En l’espèce, une banque consent un prêt multidevises à un emprunteur d’un montant de 585 000 euros ou « l’équivalent, à la date du tirage du prêt, dans l’une des principales devises européennes, dollars américains ou yens japonais ». L’emprunteur agit contre la banque en annulation de la conversion, en déchéance du droit aux intérêts pour l’avenir et au paiement de dommages-intérêts. Celui-ci invoque l’irrégularité d’une telle conversion et le manquement de la banque à ses obligations d’information et de mise en garde.   

La Cour d’appel retient que l’offre de prêt ne comporte pas de clauses abusives et rejette la demande de l’emprunteur tendant au remboursement du prêt sur la base du capital originellement emprunté en euros soit la somme de 585 000 euros. L’emprunteur forme un pourvoi en cassation. La Cour de cassation casse et annule l’arrêt de la Cour d’appel.  

La Première Chambre civile de la Cour de cassation énonce au visa de l’article 1147 du code civil dans sa rédaction antérieure à l’ordonnance n°2016-131 du 10 février 2016 que « lorsqu’elle consent un prêt libellé en devise étrangère, stipulant que celle-ci est la monnaie de compte et que l’euro est la monnaie de paiement et ayant pour effet de faire peser le risque de change sur l’emprunteur, la banque est tenue de fournir à celui-ci des informations suffisantes et exactes lui permettant de comprendre le fonctionnement concret du mécanisme financier en cause et d’évaluer ainsi le risque des conséquences économiques négatives, potentiellement significatives, d’une telle clause sur ses obligations financières pendant toute la durée de ce même contrat, notamment en cas de dépréciation importante de la monnaie ayant cours légal dans l’État où celui-ci est domicilié et d’une hausse du taux d’intérêt étranger ».  

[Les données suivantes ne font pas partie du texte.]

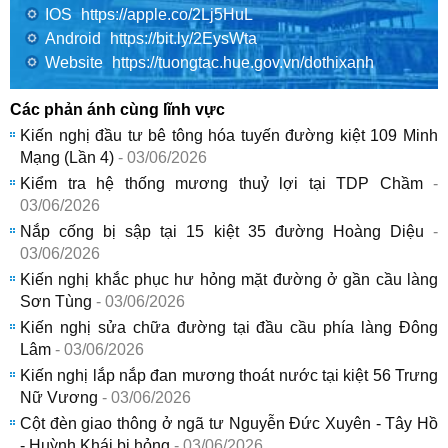
IOS
https://apple.co/2Lj5HuL
Android
https://bit.ly/2EysWta
Website
https://tuongtac.hue.gov.vn/dothixanh
Các phản ánh cùng lĩnh vực
Kiến nghị đầu tư bê tông hóa tuyến đường kiệt 109 Minh
Mạng (Lần 4)
- 03/06/2026
Kiểm tra hệ thống mương thuỷ lợi tại TDP Chầm
-
03/06/2026
Nắp cống bị sập tại 15 kiệt 35 đường Hoàng Diệu
-
03/06/2026
Kiến nghị khắc phục hư hỏng mặt đường ở gần cầu làng
Sơn Tùng
- 03/06/2026
Kiến nghị sửa chữa đường tại đầu cầu phía làng Đông
Lâm
- 03/06/2026
Kiến nghị lắp nắp đan mương thoát nước tại kiệt 56 Trưng
Nữ Vương
- 03/06/2026
Cột đèn giao thông ở ngã tư Nguyễn Đức Xuyên - Tây Hồ
- Huỳnh Khái bị hỏng
- 03/06/2026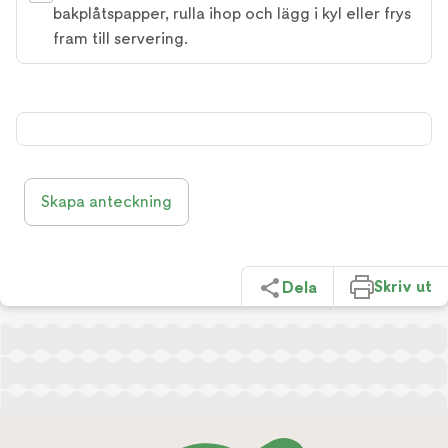
bakplåtspapper, rulla ihop och lägg i kyl eller frys
fram till servering.
Skapa anteckning
Skriv ut
Dela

Reprenant le revirement de jurisprudence qu’elle avait opéré dans un arrêt du 30 mars 2022 (Cass  civ. 1ère, 30 mars n°19-20.717), la Cour de cassation induit du principe de transparence matérielle des clauses un devoir d’information du banquier sur le risque des conséquences économiques négatives des clauses « devises étrangères ».  

En effet, l’exigence de transparence des clauses ne concerne pas uniquement le caractère compréhensible de celles-ci sur un plan formel et grammatical. Le professionnel doit aussi fournir une information permettant « au consommateur moyen de comprendre le fonctionnement concret du mécanisme financier en cause et d’évaluer ainsi le risque des conséquences économiques négatives, potentiellement significatives, de telles clauses sur ses obligations financières pendant toute la durée de ce même contrat » (CJUE, gr. ch., 3 mars 2020, Gomez del Moral Guash, aff. C-125/18, pt. 49,).  

De plus, la CJUE retient que « l’article 4, paragraphe 2, de la directive 93/13 du Conseil, du 5 avril 1993, concernant les clauses abusives dans les contrats conclus avec les consommateurs doit être interprété en ce sens que, lorsqu’il s’agit d’un contrat de prêt libellé en devise étrangère, l’exigence de transparence des clauses de ce contrat qui prévoient que la devise étrangère est la monnaie de compte et que l’euro est la monnaie de paiement et qui ont pour effet de faire porter le risque de change sur l’emprunteur, est satisfaite lorsque le professionnel a fourni au consommateur des informations suffisantes et exactes permettant à un consommateur moyen, normalement informé et raisonnablement attentif et avisé, de comprendre le fonctionnement concret du mécanisme financier en cause et d’évaluer ainsi le risque des conséquences économiques négatives, potentiellement significatives, de telles clauses sur ses obligations financières pendant toute la durée de ce même contrat » (CJUE, 10 juin 2021, C-776/19 – BNP Paribas Personal Finance).  

Par conséquent, la Cour de cassation reprend la solution dégagée dans l’arrêt BNP Paribas pour consacrer un devoir d’information du banquier sur le risque des conséquences économiques négatives, potentiellement significatives, de telles clauses.